Biomarkers and biochemical parameters, including renal function tests (RFTs), liver function tests (LFTs), total protein (TP), serum uric acid, serum total calcium, and albumin, were analyzed using enzymatic methods. The RFTs included creatinine and urea, which were measured using a creatinine assay kit (ERBA) and a urea assay kit (ERBA), respectively. The LFTs included aspartate aminotransferase (AST) and alanine aminotransferase (ALT), which were measured using an AST assay kit (ERBA) and an ALT assay kit (ERBA), respectively. Thyroid hormone levels, including triiodothyronine (T3) and thyroxine (T4), were measured using a chemiluminescent immunoassay technique (ERBA). The thyroid-stimulating hormone (TSH) levels were measured using a TSH assay kit (ERBA).
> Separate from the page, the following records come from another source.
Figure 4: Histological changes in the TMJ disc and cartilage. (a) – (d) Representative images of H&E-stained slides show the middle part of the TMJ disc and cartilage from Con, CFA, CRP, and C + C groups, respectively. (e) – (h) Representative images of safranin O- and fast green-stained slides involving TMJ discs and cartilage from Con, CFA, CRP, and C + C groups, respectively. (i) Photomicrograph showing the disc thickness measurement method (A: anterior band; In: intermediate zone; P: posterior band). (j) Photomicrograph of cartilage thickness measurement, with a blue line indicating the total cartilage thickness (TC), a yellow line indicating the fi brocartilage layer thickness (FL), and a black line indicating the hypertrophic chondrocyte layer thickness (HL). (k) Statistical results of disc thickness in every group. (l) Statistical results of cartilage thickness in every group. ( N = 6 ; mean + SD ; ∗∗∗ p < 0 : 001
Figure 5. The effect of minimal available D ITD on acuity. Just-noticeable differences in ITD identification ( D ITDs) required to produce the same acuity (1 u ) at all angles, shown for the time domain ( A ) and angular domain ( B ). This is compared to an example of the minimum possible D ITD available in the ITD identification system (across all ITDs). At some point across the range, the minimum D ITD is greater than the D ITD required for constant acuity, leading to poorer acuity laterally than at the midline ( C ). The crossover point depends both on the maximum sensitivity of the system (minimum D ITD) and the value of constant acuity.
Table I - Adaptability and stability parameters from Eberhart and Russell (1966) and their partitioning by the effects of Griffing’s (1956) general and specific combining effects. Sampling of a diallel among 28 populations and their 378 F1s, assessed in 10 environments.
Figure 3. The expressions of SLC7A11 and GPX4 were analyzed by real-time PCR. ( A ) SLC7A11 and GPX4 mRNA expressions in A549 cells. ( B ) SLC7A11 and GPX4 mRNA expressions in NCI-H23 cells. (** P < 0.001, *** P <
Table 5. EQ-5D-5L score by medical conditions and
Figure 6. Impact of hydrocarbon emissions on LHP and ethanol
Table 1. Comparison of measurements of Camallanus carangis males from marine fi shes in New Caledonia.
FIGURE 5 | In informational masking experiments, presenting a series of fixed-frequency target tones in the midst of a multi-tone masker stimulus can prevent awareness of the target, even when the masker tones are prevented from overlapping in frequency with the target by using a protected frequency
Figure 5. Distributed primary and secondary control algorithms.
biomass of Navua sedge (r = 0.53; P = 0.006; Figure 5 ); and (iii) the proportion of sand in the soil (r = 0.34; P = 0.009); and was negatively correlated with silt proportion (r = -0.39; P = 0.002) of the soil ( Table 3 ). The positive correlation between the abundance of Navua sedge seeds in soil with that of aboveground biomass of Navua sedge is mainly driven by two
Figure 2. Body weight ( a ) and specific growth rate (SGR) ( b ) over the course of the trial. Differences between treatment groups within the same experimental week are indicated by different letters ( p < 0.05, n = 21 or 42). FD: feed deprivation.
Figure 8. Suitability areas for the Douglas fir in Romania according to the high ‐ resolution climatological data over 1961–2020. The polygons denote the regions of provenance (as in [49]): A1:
PCR and RFLP of TSHR SNP-rs2268458

Genotyping of candidate SNP were performed using the PCR–RFLP technique. The following set of primers was used: forward primer- 5’-CTAACCAGCAGAGGGAGCAC-3’, Reverse prime -5’-CCACTGCTTAAAGCCCAGAT-3’ [23]. The expected size of the PCR product obtained was 162bp. A total volume of 50µl of PCR reaction mixture was prepared, which included 5.0µl of PCR buffer (10X), 5.0µl of MgCl2 (25mM), 1µl of dNTPs (10mM), 0.5µl of each forward and reverse primer (10pmol), 2µl of Taq DNA polymerase, 1µl of DNA template (50ng), and 35µl of nuclease-free water. The reaction mixture was vortexed in tubes before being placed in the thermocycler. The PCR cycle started with a 5-minute enzyme activation step at 95 °C, followed by 35 cycles of denaturation for 45 s at 94 °C, annealing for 45 s at 57 °C, and extension for 45 s at 72 °C. The final extension was carried out at 72 °C for 5 min, and then the reaction was held at 4 °C. The PCR-amplified product (162bp) was validated using 2% agarose gel electrophoresis with a UV-transilluminator (Figure 1).

Fig. 1

PCR product (162 bp) of TSHR gene fragment containing SNP rs2268458 (lanes 2–6) and 100 bp DNA ladder in lane 1

Restriction enzyme analysis

The 162bp amplified PCR product was digested with the specific restriction enzyme Alu1 (New England Biolabs) to detect the presence of the SNP. The digestion reaction contained 10 units of Alu1 and was incubated overnight at 37 °C. The resulting fragments were separated by 2.5% agarose gel electrophoresis. The mutated heterozygote allele (TC) was expected to produce three fragments of 162bp, 100bp, and 62bp, while the wild-type homozygote allele (TT) would produce a single 162bp fragment. The mutated homozygote allele (CC) would yield two fragments of 100bp and 62bp. All samples were analyzed by electrophoresis on a 3% agarose gel, and the genotype pattern of the gene was determined. The gel was visualized under UV light using a transilluminator (Figure 2). Restriction enzyme Alu1 was selected using the online molecular calculator NEB cutter, and the results were validated using restriction mapper.

Fig. 2

Restriction digestion products at SNP rs2268458. Lane1- 50 bp DNA ladder; lanes 5 and 7- homozygous wild type genotype; lane 4- heterozygous mutant genotype, and lanes 3 and 6- CC homozygous mutant genotype

Statistical analysis

The allele and genotype frequencies among all participants were determined using the gene counting method. Quantitative data were presented as mean ± standard deviation (SD), while qualitative data were summarized as frequency (percentage, %). The Chi-square test was utilized to compare statistical differences in categorical variables, such as gender, allele, and genotype distribution, between the control group and thyroid patients (hypothyroid and hyperthyroid). Logistic regression analysis was performed to calculate the odds ratio (OR) and 95% confidence interval (CI). The demographic and clinical characteristics of thyroid patients and control participants were compared using Student's t-test, which is suitable for continuous and normally distributed quantitative data. All statistical analyses were conducted using IBM SPSS Statistics software version 23.0. A p-value < 0.05 was considered statistically significant, indicating the significance of the analyzed data.